We here at Promo Marketing love hearing about big deals no matter whether they are the kind that yields financial windfall for companies, especially those within the promotional products industry, or are the sort that makes life on this third rock from the sun even more amazing thanks to their ingenuity. While the former variety helps us help our peers to increase their liquid assets, the latter type compels us today, as an actual fluid has made waves. Relying on tailors and volunteers, India’s Plastindia Foundation converted 200,000 plastic water bottles into a T-shirt that won distinction from Guinness World Records. (It was news to us to learn that the reference text dropped its initial name, The Guinness Book of World Records, 18 years ago.).
Such aquatic containers have long faced backlash and stand as one of the global community’s biggest nuisances. Given it status as the world’s second-most populous country, India finds the bottles particularly vexing, so the Mumbai-situated entity had not only sustainability but also creativity (not to mention altruism—a bit on that later) on its mind when seeking to fashion the shirt. In a record-setting example of “Waste not, want not,” it enlisted the aforementioned individuals over a 45-day span, with the figures—after Plastindia had crushed, recycled and processed the bottles into fiber that yielded 8,818 pounds of cloth—producing a top that measured almost 318 ft. long and nearly 229 ft. wide.
Adjudicator Swapnil Dangarikar gladly confirmed that the Plastindia-led personnel bested the previous mark by 12 feet length-wise and 23 feet width-wise. Making our bones by often addressing logos, we could not help but think how extra fascinating the T-shirt would have proven had someone applied some sort of emblem or insignia on it.
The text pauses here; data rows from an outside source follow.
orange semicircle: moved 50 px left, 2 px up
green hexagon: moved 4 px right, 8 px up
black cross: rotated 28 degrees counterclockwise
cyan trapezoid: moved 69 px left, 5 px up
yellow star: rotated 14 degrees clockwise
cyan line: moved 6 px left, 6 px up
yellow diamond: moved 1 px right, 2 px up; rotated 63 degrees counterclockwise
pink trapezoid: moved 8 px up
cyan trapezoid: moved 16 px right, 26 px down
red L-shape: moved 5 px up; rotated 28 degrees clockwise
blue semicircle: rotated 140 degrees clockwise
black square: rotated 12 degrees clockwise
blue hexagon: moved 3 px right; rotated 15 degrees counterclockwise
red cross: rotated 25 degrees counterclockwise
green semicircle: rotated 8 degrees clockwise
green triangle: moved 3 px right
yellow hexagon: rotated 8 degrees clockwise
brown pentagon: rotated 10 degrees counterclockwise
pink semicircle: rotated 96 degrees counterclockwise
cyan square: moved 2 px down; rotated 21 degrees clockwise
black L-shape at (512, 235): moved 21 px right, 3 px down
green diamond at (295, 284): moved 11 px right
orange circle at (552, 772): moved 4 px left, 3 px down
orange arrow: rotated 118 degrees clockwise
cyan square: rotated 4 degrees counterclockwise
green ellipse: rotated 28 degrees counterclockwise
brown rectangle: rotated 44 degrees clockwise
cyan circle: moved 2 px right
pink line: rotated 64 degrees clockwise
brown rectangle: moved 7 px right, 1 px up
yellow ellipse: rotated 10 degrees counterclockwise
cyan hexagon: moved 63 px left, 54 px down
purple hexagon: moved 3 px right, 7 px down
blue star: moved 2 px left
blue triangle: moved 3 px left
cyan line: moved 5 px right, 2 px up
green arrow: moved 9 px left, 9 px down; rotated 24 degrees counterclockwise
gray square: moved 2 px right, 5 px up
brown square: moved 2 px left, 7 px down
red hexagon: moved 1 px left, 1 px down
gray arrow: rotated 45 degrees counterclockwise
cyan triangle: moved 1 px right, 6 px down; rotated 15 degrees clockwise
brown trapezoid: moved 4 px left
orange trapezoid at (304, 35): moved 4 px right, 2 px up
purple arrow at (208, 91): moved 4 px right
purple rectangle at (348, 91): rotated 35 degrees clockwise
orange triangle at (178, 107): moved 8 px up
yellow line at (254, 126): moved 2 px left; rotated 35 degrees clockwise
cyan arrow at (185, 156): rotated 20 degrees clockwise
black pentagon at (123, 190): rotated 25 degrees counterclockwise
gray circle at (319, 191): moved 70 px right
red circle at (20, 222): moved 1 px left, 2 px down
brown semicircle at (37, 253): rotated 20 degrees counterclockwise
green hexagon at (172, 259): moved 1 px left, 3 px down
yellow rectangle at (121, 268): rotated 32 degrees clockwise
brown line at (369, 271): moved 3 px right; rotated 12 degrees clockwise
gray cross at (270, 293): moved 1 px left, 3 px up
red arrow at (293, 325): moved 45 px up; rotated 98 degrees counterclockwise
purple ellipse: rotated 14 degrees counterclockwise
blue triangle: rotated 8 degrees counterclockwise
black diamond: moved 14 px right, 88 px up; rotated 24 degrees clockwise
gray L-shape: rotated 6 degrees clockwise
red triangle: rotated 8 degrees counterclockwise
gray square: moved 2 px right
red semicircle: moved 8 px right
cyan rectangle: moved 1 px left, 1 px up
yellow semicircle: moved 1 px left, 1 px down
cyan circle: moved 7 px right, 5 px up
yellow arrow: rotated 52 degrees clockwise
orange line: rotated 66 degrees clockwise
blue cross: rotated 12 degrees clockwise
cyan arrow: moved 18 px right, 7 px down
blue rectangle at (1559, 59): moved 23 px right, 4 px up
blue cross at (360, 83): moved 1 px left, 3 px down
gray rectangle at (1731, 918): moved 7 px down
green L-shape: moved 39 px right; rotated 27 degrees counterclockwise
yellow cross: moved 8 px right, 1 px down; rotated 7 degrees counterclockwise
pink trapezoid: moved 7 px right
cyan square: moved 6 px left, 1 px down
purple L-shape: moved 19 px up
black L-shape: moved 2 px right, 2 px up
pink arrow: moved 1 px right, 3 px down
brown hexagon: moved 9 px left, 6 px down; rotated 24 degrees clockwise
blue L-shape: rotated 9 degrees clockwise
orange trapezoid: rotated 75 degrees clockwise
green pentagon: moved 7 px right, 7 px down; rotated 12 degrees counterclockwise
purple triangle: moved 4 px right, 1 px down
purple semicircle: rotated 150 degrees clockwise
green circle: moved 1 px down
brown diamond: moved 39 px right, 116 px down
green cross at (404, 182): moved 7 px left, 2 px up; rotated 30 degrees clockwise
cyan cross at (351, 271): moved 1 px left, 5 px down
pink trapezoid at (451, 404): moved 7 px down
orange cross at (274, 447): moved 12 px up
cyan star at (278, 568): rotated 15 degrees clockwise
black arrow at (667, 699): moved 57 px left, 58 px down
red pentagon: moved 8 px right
While that thought might not have crossed their minds at all, the Plastindia folks did ponder what to do with the elements of their notable creation, turning it over to have it converted into tops for disadvantaged local children.
Thanks to those 10,000 apparel items, a common troublemaker became a much-needed resource, with Plastindia’s Atul Kanuga, who chairs its environment and plastics image committee, lauding Guinness for giving him and his allies the chance to endow youths with “one moment of significant happiness.”
In becoming the latest company to enter the record books by repurposing plastic bottles, Plastindia reminds us that one person’s waste could end up being a part of another individual’s desire to meet basic needs, with Guinness certainly welcoming other brands to try their hands at being record-making innovators. With regards to Plastindia, we are happy that its ideas to be a pioneer held water.